Aproximei-me e olhei o fluxo incolor que se defluía entre as pernas desnudadas pelo vestido que ela usava, e se propagava sobre a colcha da cama… Era o sinal claro de que o bebé estava pronto para nascer. Sabia que não havia motivos para alarme, e por muito nervosa que eu estivesse por me ver confrontada com uma situação nova e totalmente inesperada na minha vida, tentei tranquilizar Oliva ao máximo. Preparei rapidamente umas toalhas que recolhi na casa de banho e ajudei-a a colocá-las de modo a embeberem o fluido precipitado das águas, e só depois liguei ao serviço de urgências.

- 911 emergency? – ouvi uma voz feminina e educada do outro lado da linha, pronta a ouvir o meu pedido de socorrismo e imediatamente um suspiro de alívio abandonou a minha alma

Expliquei-lhe calmamente a situação, e como resposta recebi algumas indicações do que deveria fazer, incluindo a de tentar serenar as emoções e a ansiedade da futura mamã, que eu poderia testemunhar estarem à flor da pele. Disse-me que viria uma ambulância ao hotel, e depois de lhe indicar o número do quarto onde nos encontrávamos, a chamada foi desligada assim que me prometeu que a chegada de assistência médica iria ser tão breve quanto possível. 

- I didn’t expect that my baby could born on this days, there’s still missing a few weeks to make the time! – sentei-me ao lado dela e uni as nossas mãos, na intenção precativa de lhe conseguir transmitir toda a força e fazê-la acalmar perante a certeza de que não estava sozinha

- Try to relax, okay? Everything will be fine, I’m here with you! – promulguei entre palavras de bonança e depois, tal como me indicaram ao telefone, comecei a cronometrar-lhe as contracções, que a apesar de já não serem tão fortes, tornaram-se mais constantes e consequentemente reguladas

- Can you please call my husband? My cell phone is there… inside my bag!

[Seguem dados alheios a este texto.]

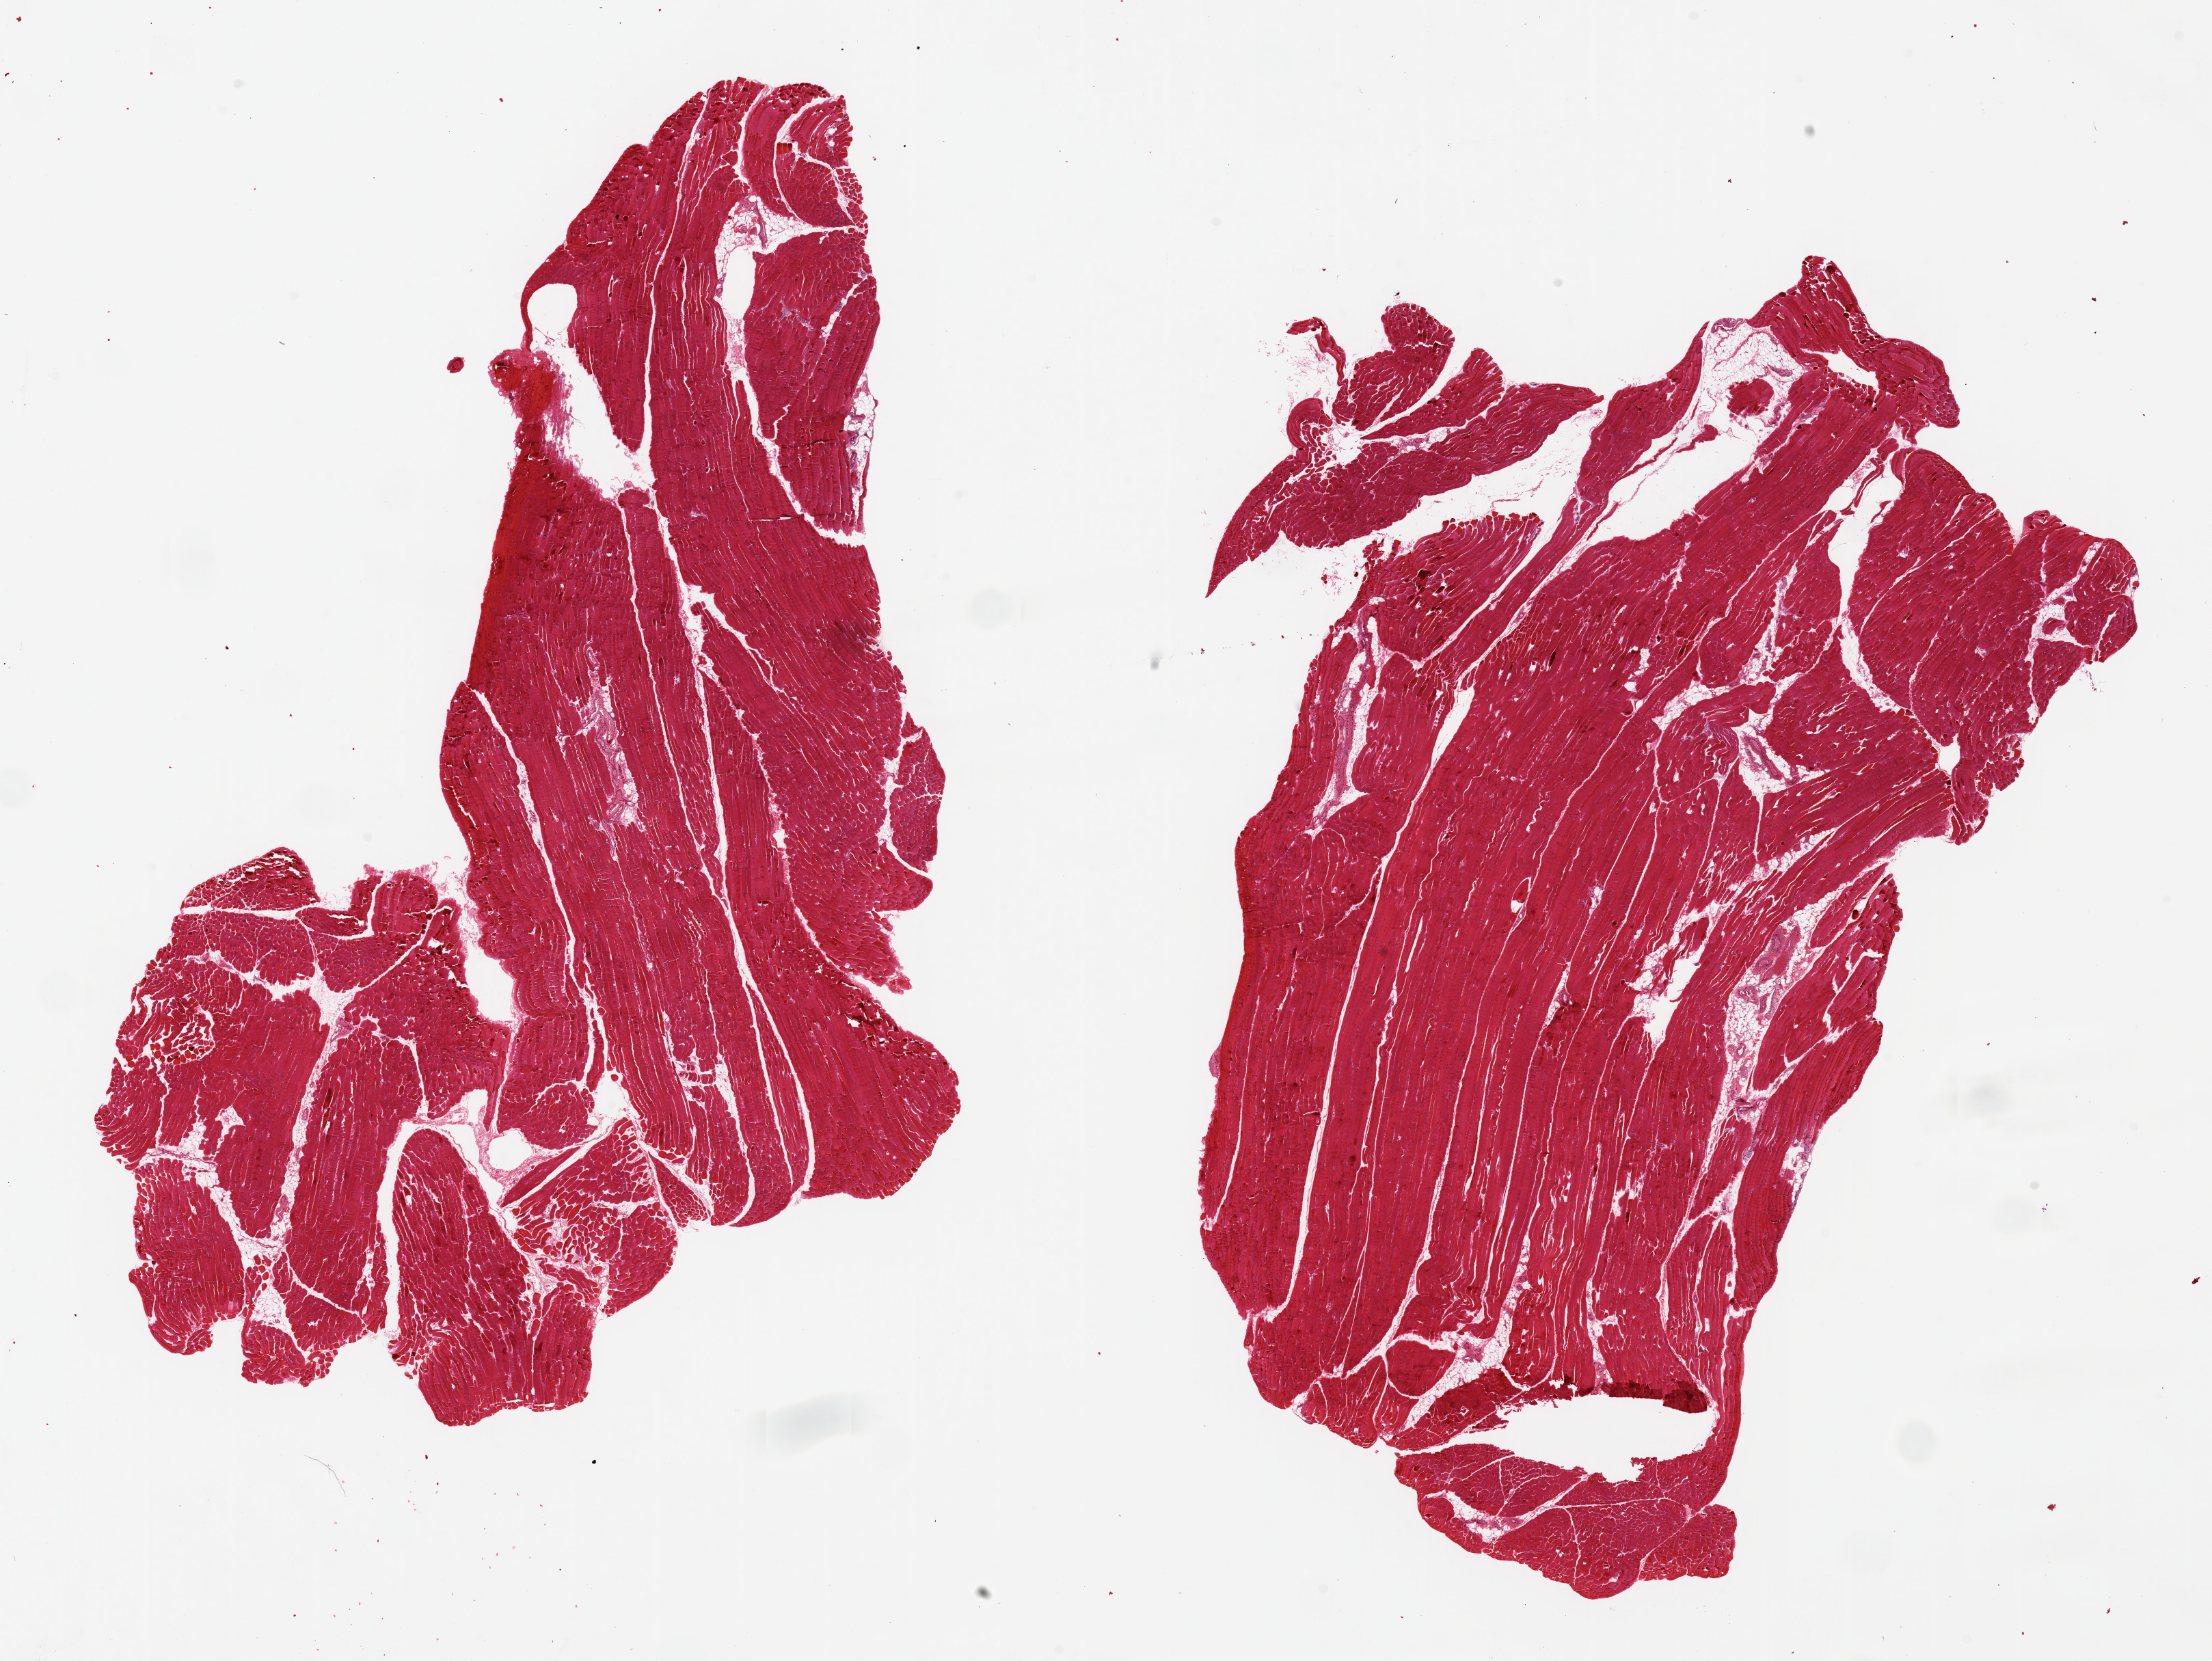
Digitized haematoxylin and eosin-stained section, brightfield — whole scanned area (about 25.6 x 19.2 mm) shown as a low-resolution overview. PAXgene-fixed, paraffin-embedded tissue. Sampled site (target tissue): skeletal muscle. Donor tissue sample. Donor: male.
• reviewer comment on this tissue sample: 2 pieces ~14x8mm. minimal interstitial fat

- What’s his name? – perguntei-lhe aquando detive o iphone nas minhas mãos

- Search for John Levesque…  

Procurei o nome dele na lista de contactos e fiz a ligação assim que o encontrei. Ouvi chamar vezes indetermináveis do outro lado, mas as duas chamadas que fiz acabaram por ir parar ao voice-mail, e desta maneira a possibilidade de contacto foi-me negada.

- There’s no answer, Olivia… He doesn’t pick up the phone! – comuniquei, premindo o botão para que nenhuma mensagem voz fosse enviada ao receptor da chamada 

- It’s normal… He should still be in the press at the meeting, that’s why we came here! – um sorriso triste foi directamente transmitido aos meus olhos, pela ausência do marido numa ocasião tão importante como aquela, que tal como ela me disse, deveria ainda estar numa reunião de negócios… daí não poder atender qualquer chamada

Sensivelmente vinte minutos depois já estavam dois paramédicos a bater-nos à porta do quarto. Mandei-os entrar e guiei-os até à cama, onde Olivia permanecia envolta em contracções que voltavam – agora não de cinco em cinco, como há instantes, mas sim – de três em três minutos, e toalhas cada vez mais ensopadas pelas águas que até então ainda corriam. Eu limitei-me a pegar no malote e uma pequena mochila com as coisinhas do bebé, para levar para o hospital, as quais o casal tinha trazido para prevenção.
Prepararam a Olivia numa cadeira de rodas e foi no elevador que nos deslocámos até ao rés-do-chão. Segui-os até à ambulância onde permaneciam à nossa espera mais dois bombeiros, que seguiam à frente no veículo, e aí transferiram-na para uma maca e sempre cuidadosos em cada movimento, colocaram-na dentro da viatura.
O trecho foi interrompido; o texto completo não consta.